Ft. Myers and Okeechobee Waterway

Ambler Isle
V and S
Thu 11 Nov 2010 17:50
26 31 918N
082 00 651W
After licking our wounds from the horrific crossing, we headed SE along the Florida west coast to Sarasota.  The entryway to the anchorage was very shallow, but once inside we found plenty of water.  Plenty by Florida standards, anyway.  The water is pretty shallow around most of Florida, and following the buoyed channel is a must.  New mooring balls dotted the old anchorage, another anchorage turning to moorings.  I guess the boaters deserve it, though.  Our first boat trips to Florida in 2000 revealed a huge problem with derelict boat often abandoned.  The towns began setting up mooring fields, charging a small fee, and requiring pumpouts.  This eliminated much of the problem.    We anchored nearby.  We watched many boats exit the Sarasota Pass, deemed unusable by the guide books.  Maybe it takes local knowledge, but must be better than the shallow and tricky New Pass.   Continuing the next day up the ICW (Intercoastal Waterway) we saw more dolphins and even manatee.  After another overnight at Pine Island, we entered the mooring field at Ft.

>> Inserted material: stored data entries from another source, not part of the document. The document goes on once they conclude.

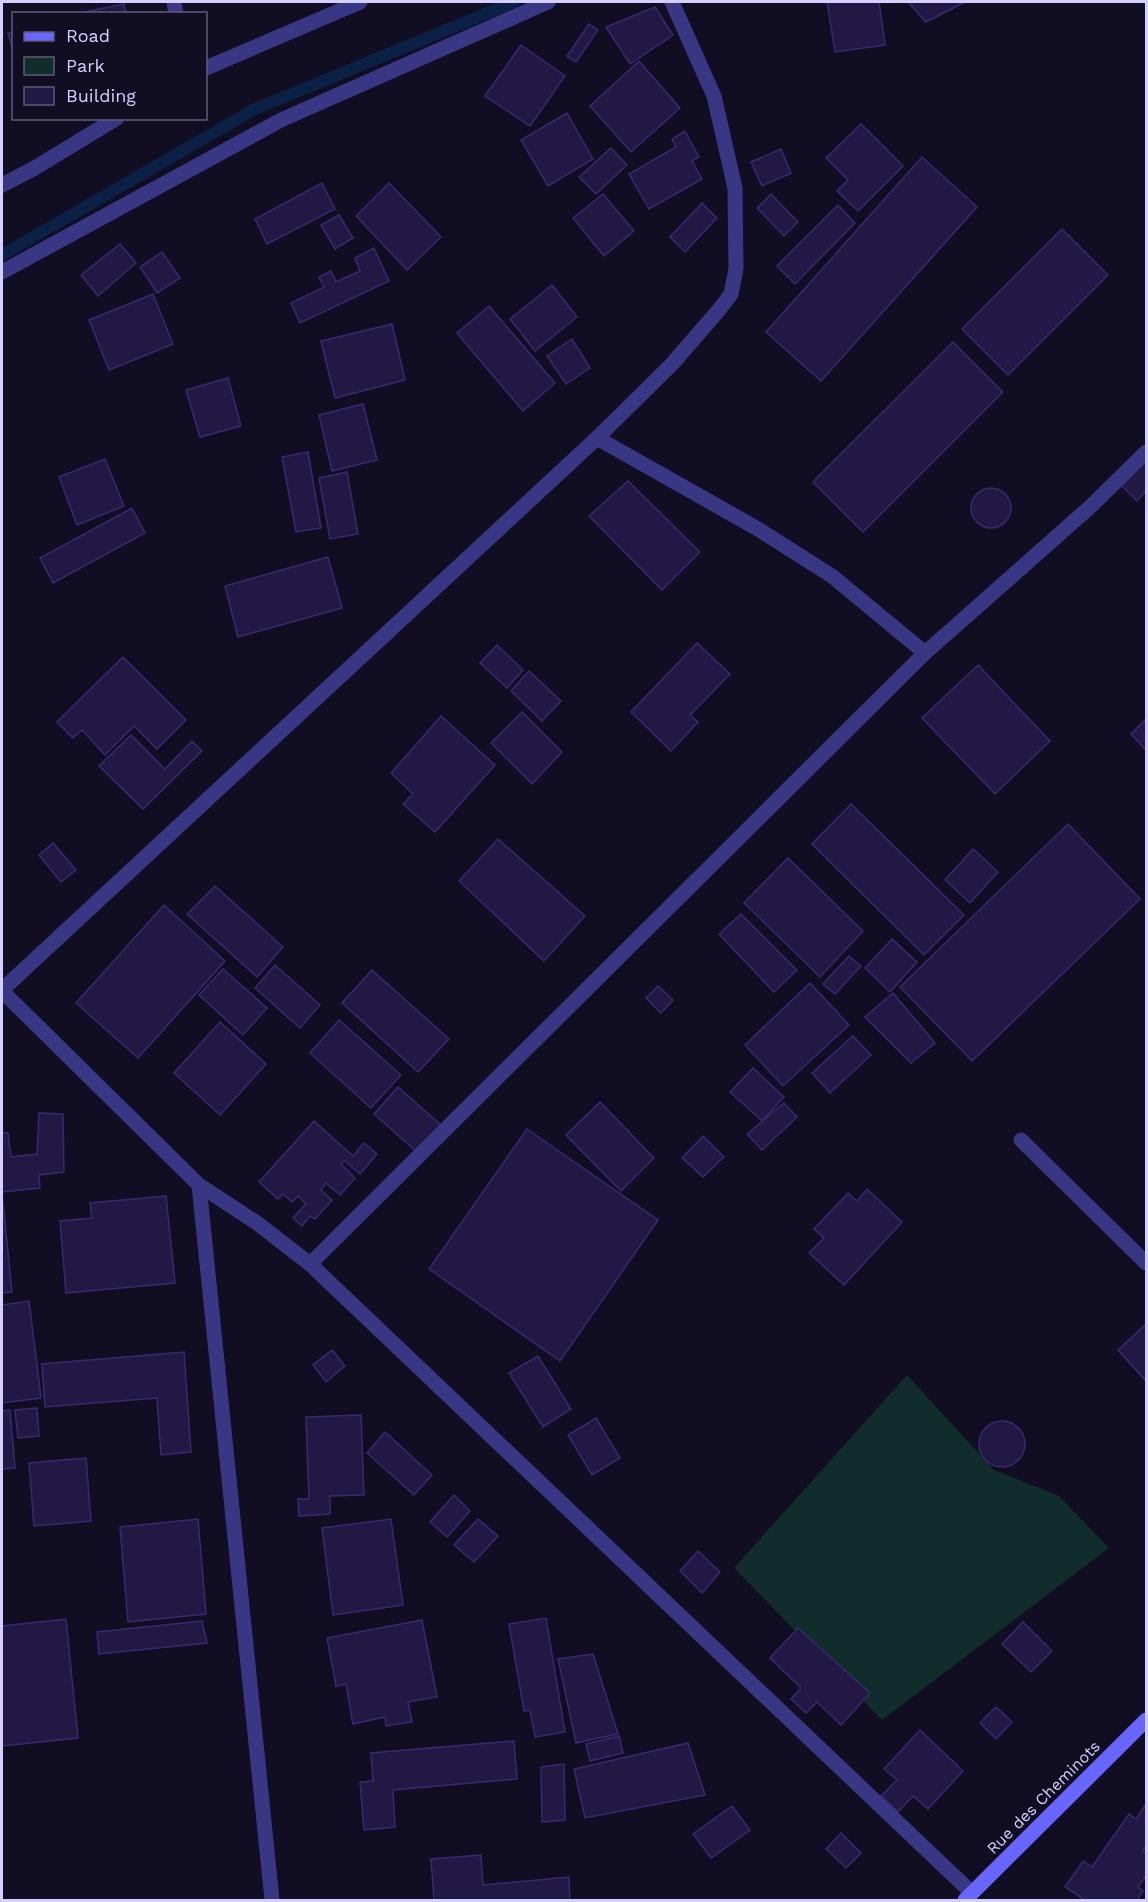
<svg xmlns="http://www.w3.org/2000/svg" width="1148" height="1902" viewBox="0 0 1148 1902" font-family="'Work Sans',sans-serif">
<rect width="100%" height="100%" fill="#110d23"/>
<!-- green -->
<path fill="#102d2c" d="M907,1375L994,1470L1059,1496L1109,1548L882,1720L734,1568Z"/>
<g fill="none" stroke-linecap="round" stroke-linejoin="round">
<!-- stream -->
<path stroke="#0a2045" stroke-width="12" d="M2,255L255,109L514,2"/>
</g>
<!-- building -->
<g fill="#211944" stroke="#372a71" stroke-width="1.5">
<path d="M827,2H879L885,45L835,52Z"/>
<path d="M908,2H965L926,22Z"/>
<path d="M124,4L126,14H75Z"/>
<path d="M655,7L673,35L630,64L606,27Z"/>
<path d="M589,24L598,30L576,62L567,56Z"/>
<path d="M14,32V54L8,33Z"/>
<path d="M521,45L565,76L530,126L485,96Z"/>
<path d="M639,61L680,108L631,152L590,106Z"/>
<path d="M567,113L593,159L548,186L521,140Z"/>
<path d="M861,124L903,166L858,211L837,191L848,180L826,158Z"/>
<path d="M685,131L699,157L692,161L702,179L649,209L629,174L676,147L672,139Z"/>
<path d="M611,148L627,165L596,194L579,177Z"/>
<path d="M781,149L791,173L762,186L751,162Z"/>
<path d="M922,157L977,207L821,381L766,332Z"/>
<path d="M322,183L335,209L267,244L255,219Z"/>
<path d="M389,183L441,237L407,270L356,216Z"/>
<path d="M603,194L634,231L604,256L573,218Z"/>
<path d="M771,194L798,222L784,236L757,208Z"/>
<path d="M702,203L717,218L685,252L670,237Z"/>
<path d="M838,205L855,223L795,284L777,266Z"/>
<path d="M339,215L353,238L335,249L321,225Z"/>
<path d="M1062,229L1108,275L1008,375L962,329Z"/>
<path d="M120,244L136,263L98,296L81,275Z"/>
<path d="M374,248L389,281L300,323L291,303L324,287L319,277L331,271L336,282L360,271L355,258Z"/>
<path d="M162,252L180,278L157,293L140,267Z"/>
<path d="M552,285L577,317L535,351L510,319Z"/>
<path d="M153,294L173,344L109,370L89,320Z"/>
<path d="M489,306L555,383L523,411L457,333Z"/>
<path d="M392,324L405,380L335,398L321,341Z"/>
<path d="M572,339L590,368L566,384L547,356Z"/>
<path d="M953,342L1003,392L863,532L813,482Z"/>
<path d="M228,378L241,426L200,437L186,390Z"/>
<path d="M363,404L377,460L332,471L319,415Z"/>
<path d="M308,452L321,528L296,532L282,457Z"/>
<path d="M1146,457V491L1137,501L1120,484Z"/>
<path d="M105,459L124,506L77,525L59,477Z"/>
<path d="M347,472L358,534L330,539L319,478Z"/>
<path d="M628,481L700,552L662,590L589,516Z"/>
<circle cx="991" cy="508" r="20"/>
<path d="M132,508L145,533L53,583L40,558Z"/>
<path d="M328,557L342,608L238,637L225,586Z"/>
<path d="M697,643L730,674L690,715L698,722L671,751L631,712Z"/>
<path d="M497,645L523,670L507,688L480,663Z"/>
<path d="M123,657L186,720L157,749L134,726L105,755L82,730L73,738L57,722Z"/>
<path d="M978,665L1050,741L995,794L922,718Z"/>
<path d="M529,671L561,701L542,721L511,691Z"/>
<path d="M522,712L562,752L532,784L491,743Z"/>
<path d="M441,716L495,765L435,832L403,804L413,794L391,773Z"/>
<path d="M1146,719V750L1131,734Z"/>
<path d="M131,735L165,769L192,741L202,751L143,809L99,766Z"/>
<path d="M851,804L964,915L924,955L812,844Z"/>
<path d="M1068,824L1140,899L972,1061L900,987Z"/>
<path d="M498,839L585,916L544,961L459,881Z"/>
<path d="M53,843L76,870L61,882L39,855Z"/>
<path d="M973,849L998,872L970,903L945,880Z"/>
<path d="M788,858L863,931L820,977L744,903Z"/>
<path d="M215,886L283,947L257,977L187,914Z"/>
<path d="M164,905L225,961L138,1058L76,1003Z"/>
<path d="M741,914L797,970L774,992L719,934Z"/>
<path d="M892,939L917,962L890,992L865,968Z"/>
<path d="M849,956L861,966L835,994L823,984Z"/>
<path d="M275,965L320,1005L300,1028L255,988Z"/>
<path d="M223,969L267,1008L243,1035L199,995Z"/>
<path d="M372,970L449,1039L418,1072L342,1003Z"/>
<path d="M810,983L849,1025L783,1086L745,1045Z"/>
<path d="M658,986L673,1000L661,1013L646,998Z"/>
<path d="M893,993L935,1043L911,1063L865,1017Z"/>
<path d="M339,1020L401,1075L371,1108L310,1053Z"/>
<path d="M220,1022L266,1064L220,1115L174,1073Z"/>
<path d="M853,1036L871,1055L830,1093L812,1073Z"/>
<path d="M753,1068L784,1097L762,1121L730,1092Z"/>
<path d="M398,1087L441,1125L417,1152L374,1114Z"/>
<path d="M600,1102L654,1158L621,1191L566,1135Z"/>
<path d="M784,1103L797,1117L762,1150L747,1134Z"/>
<path d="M39,1113L63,1114L64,1172L39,1175L40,1188L2,1192V1133H8L11,1157L37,1154Z"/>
<path d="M314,1121L353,1156L364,1143L377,1154L360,1174L344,1160L341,1164L355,1178L340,1195L326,1183L321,1190L332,1200L315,1219L310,1216L302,1226L293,1218L306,1204L298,1196L292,1202L283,1194L278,1199L259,1182Z"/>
<path d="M527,1129L658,1220L560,1361L429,1269Z"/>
<path d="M703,1136L724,1157L703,1177L682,1158Z"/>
<path d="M867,1189L902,1222L844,1285L809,1253L824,1238L814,1229L848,1193L857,1201Z"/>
<path d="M2,1193L12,1292L2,1293Z"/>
<path d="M166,1196L175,1283L66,1293L60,1221L92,1218L90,1203Z"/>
<path d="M29,1301L41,1398L2,1403V1305Z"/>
<path d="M1146,1324V1381L1118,1350Z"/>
<path d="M332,1350L345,1366L326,1382L313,1365Z"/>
<path d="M184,1352L191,1452L161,1455L157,1398L45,1407L42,1364Z"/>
<path d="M538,1356L571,1409L543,1427L509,1373Z"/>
<path d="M37,1408L39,1436L18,1438L15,1410Z"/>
<path d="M10,1410L15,1468L2,1469V1411Z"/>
<path d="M361,1415L364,1495L330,1496V1514L299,1516L298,1499H309L306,1417Z"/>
<path d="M596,1418L620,1458L592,1475L568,1435Z"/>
<circle cx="1002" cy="1444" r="23"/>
<path d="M385,1432L432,1475L414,1495L367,1453Z"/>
<path d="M86,1458L91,1521L34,1526L29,1463Z"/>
<path d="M454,1495L470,1511L447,1537L430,1522Z"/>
<path d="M198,1519L206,1614L128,1622L120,1527Z"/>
<path d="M391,1519L403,1605L333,1615L322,1528Z"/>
<path d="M478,1519L498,1536L474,1562L454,1545Z"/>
<path d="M698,1551L720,1572L702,1593L680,1571Z"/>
<path d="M546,1618L565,1732L535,1737L530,1710L524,1711L509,1624Z"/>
<path d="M66,1619L78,1738L2,1746V1626Z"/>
<path d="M422,1620L437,1697L408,1702L412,1722L386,1726L385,1717L353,1724L346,1684L336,1686L327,1638Z"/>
<path d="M202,1621L207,1643L99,1654L97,1632Z"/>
<path d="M1023,1622L1052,1651L1031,1672L1002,1644Z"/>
<path d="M798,1628L870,1693L841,1725L817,1702L806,1713L791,1699L801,1688L770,1658Z"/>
<path d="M593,1654L618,1734L576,1743L558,1659Z"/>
<path d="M996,1707L1012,1722L996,1739L980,1723Z"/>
<path d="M920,1730L963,1771L928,1809L913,1796L898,1812L881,1796L897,1780L884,1769Z"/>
<path d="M619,1736L623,1753L590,1761L586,1744Z"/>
<path d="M514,1741L517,1779L393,1790L395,1827L364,1830L360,1782L373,1781L371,1753Z"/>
<path d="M688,1743L705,1795L585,1818L574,1769Z"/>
<path d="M564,1764L565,1820L542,1822L541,1767Z"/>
<path d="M1146,1804V1846L1143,1851L1146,1854V1876L1138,1887L1143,1891L1137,1900H1085L1065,1887L1083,1861L1092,1867L1129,1814L1136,1819Z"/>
<path d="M732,1806L750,1830L711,1858L693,1834Z"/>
<path d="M841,1833L861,1853L846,1868L826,1849Z"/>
<path d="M481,1855L483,1885L569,1877L570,1900H434L431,1859Z"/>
</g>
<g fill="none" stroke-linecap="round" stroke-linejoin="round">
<!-- street -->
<g stroke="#393783" stroke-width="15">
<path d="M174,2L176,14"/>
<path d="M206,68L360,2"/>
<path d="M2,185L33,169L117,118"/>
<path d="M2,272L281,120L548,2"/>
<path d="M597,438L758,529L832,576L925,653"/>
<path d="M2,990L597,438L672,364L718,311L731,294L736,269L735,188L714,96L672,2"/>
<path d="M2,991L199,1185L257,1223L310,1264L972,1893"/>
<path d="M1021,1140L1146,1263"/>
<path d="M199,1185L272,1900"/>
<path d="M310,1264L925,653L1090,507L1146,452"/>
</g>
<!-- secondary -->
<path stroke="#6866ff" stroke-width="15" d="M965,1900L1146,1720"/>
</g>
<g text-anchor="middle" stroke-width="5" stroke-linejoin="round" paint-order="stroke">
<!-- street labels -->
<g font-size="16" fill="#d4cfff" stroke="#110d23">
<text transform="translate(1043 1797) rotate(-45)" y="6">Rue des Cheminots</text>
</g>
</g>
<!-- border -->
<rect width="1148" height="1902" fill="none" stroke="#d4cfff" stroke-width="6"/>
<!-- legend -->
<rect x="12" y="12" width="195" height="108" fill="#110d23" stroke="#5f5b7b" stroke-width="1.5"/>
<rect x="24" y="32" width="30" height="9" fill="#6866ff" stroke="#5f5b7b" stroke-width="1.5"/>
<text x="66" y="42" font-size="18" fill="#d4cfff">Road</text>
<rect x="24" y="57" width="30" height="18" fill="#102d2c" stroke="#5f5b7b" stroke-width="1.5"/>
<text x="66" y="72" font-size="18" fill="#d4cfff">Park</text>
<rect x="24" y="87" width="30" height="18" fill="#211944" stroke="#5f5b7b" stroke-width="1.5"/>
<text x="66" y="102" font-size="18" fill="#d4cfff">Building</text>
</svg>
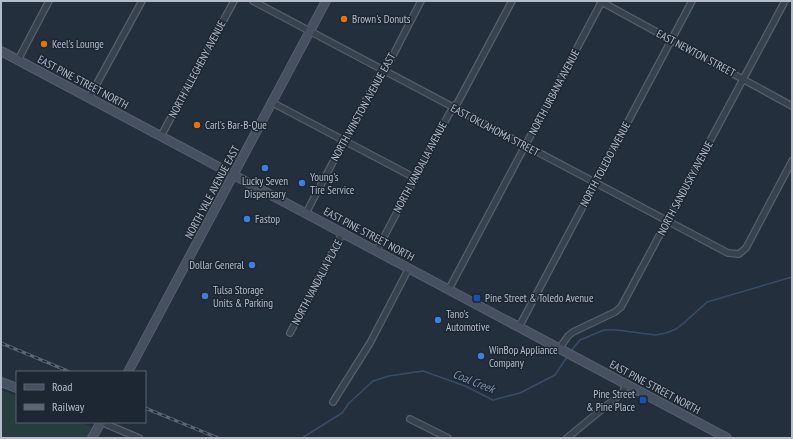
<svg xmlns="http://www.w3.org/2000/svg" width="793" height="439" font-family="'PT Sans Narrow',sans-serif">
<rect width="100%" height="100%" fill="#242f3e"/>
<!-- green -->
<polygon fill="#263c3f" points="1,390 17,396 17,422 79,422 92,427 87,438 1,438"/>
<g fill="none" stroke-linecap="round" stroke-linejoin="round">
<!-- stream -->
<g stroke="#394c67" stroke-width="1.5">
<polyline points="570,352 580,340 604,330 617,330 655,335 666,333 676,329 685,322 707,302 792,277"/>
<polyline points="302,438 342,413 349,403 373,381 389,376 423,371 465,386 493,400 520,393 555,375 567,357"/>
</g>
<defs>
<g id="street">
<polyline points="253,1 728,253 739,254 746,248 792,161"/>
<polyline points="600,1 792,106"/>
<polyline points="18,60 49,1"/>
<polyline points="89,98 142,1"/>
<polyline points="271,102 415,178"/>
<polyline points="161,136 234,1"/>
<polyline points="306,213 378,77 389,63 421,1"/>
<polyline points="377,250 449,114 458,102 512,1"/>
<polyline points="449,289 602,1"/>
<polyline points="519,327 692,1"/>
<polyline points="290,333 343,232"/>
<polyline points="559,349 568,336 573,332 615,312 621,307 785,1"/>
<polyline points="333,402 370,343 409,268"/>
<polyline points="410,419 448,438"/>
<polyline points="101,422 139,438"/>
<polyline points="567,438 622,393 627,384"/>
</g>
<g id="secondary">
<polyline points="1,51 727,438"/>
<polyline points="128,372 326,1"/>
<polyline points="1,382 17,388"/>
<polyline points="92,438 101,422"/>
</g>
</defs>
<!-- street casing -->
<use href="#street" stroke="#565f6c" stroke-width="8"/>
<!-- secondary casing -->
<use href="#secondary" stroke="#565f6c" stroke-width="10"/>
<!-- street -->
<use href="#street" stroke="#38414e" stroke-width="5.5"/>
<!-- secondary -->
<use href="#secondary" stroke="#465061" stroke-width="8"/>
<defs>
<g id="rail">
<polyline points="1,343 70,372"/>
<polyline points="145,408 218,438"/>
</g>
</defs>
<!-- rail casing -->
<use href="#rail" stroke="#5a6575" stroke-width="3"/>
<!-- rail -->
<use href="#rail" stroke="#1d2633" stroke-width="1.5" stroke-dasharray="4.5" stroke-linecap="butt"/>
</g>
<!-- markers -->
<g fill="#e8710a" stroke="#1d2633" stroke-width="1.5">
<circle cx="344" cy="19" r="4"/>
<circle cx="44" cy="44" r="4"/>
<circle cx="197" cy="125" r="4"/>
</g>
<g fill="#3f7fe0" stroke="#1d2633" stroke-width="1.5">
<circle cx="265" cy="168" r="4"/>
<circle cx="302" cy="183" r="4"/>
<circle cx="247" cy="219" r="4"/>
<circle cx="252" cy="265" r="4"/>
<circle cx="205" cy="296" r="4"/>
<circle cx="438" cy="320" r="4"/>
<circle cx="481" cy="356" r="4"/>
</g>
<g fill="#1a4fb4" stroke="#1d2633" stroke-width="1.5">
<rect x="473" y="294" width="8" height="8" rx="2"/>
<rect x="639" y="396" width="8" height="8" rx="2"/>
</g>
<g text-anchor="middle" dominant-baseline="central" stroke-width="3" stroke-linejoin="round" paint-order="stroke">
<!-- poi labels -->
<g font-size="11" fill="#b4bcc9" stroke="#1d2633" text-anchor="start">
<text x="352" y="19">Brown's Donuts</text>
<text x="52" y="44">Keel's Lounge</text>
<text x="205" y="125">Carl's Bar-B-Que</text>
<text x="310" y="177">Young's<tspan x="310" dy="13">Tire Service</tspan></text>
<text x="265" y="181" text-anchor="middle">Lucky Seven<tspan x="265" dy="13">Dispensary</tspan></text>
<text x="255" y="219">Fastop</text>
<text x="244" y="265" text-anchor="end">Dollar General</text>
<text x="213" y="290">Tulsa Storage<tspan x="213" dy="13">Units &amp; Parking</tspan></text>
<text x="485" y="298">Pine Street &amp; Toledo Avenue</text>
<text x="446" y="314">Tano's<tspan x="446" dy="13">Automotive</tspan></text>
<text x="489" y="350">WinBop Appliance<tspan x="489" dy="13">Company</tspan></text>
<text x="635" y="394" text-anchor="end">Pine Street<tspan x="635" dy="13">&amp; Pine Place</tspan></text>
</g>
<!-- street labels -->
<g font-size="11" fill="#b4bcc9" stroke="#1d2633">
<text transform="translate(696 53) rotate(28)">EAST NEWTON STREET</text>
<text transform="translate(197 69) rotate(-62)">NORTH ALLEGHENY AVENUE</text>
<text transform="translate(83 82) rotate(28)">EAST PINE STREET NORTH</text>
<text transform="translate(554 92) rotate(-62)">NORTH URBANA AVENUE</text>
<text transform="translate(363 107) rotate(-61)">NORTH WINSTON AVENUE EAST</text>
<text transform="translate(495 130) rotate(28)">EAST OKLAHOMA STREET</text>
<text transform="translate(605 164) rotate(-62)">NORTH TOLEDO AVENUE</text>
<text transform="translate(420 167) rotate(-62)">NORTH VANDALIA AVENUE</text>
<text transform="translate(685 188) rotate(-62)">NORTH SANDUSKY AVENUE</text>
<text transform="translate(212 192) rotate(-62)">NORTH YALE AVENUE EAST</text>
<text transform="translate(369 234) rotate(28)">EAST PINE STREET NORTH</text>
<text transform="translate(317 282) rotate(-62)">NORTH VANDALIA PLACE</text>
<text transform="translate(655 387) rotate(28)">EAST PINE STREET NORTH</text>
</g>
<!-- water labels -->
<g font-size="12" font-style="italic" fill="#7c92b1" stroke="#1d2633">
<text transform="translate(474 381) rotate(22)">Coal Creek</text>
</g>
</g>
<!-- border -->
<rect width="793" height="439" fill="none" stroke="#b4bcc9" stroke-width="4"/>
<!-- legend -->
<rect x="16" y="371" width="130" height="52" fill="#1d2633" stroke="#59626f"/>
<rect x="24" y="384" width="20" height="6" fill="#465061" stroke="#59626f"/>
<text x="52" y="391" font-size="12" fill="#b4bcc9">Road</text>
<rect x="24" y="404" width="20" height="6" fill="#5a6575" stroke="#59626f"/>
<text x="52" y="411" font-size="12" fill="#b4bcc9">Railway</text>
</svg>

Myers and tied to a ball.  The mooring attendant asked us to move to a different ball, nearby, but we were too tired to comply.  We agreed to move when the wind calmed.  The last day, Larry and Ulla met us and we started across the Calusahatchee River to the Okeechobee Waterway. This Waterway takes us diagonally across the state of Florida from Ft. Myers to Pt. St. Lucie.  It is 175 miles across.  A very protected waterway, it goes through the heartland of Florida, passing ranches, farms, and groves.  We took 3 days to cross.  We anchored in Lake Okeechobee the last night.  Very beautiful setting.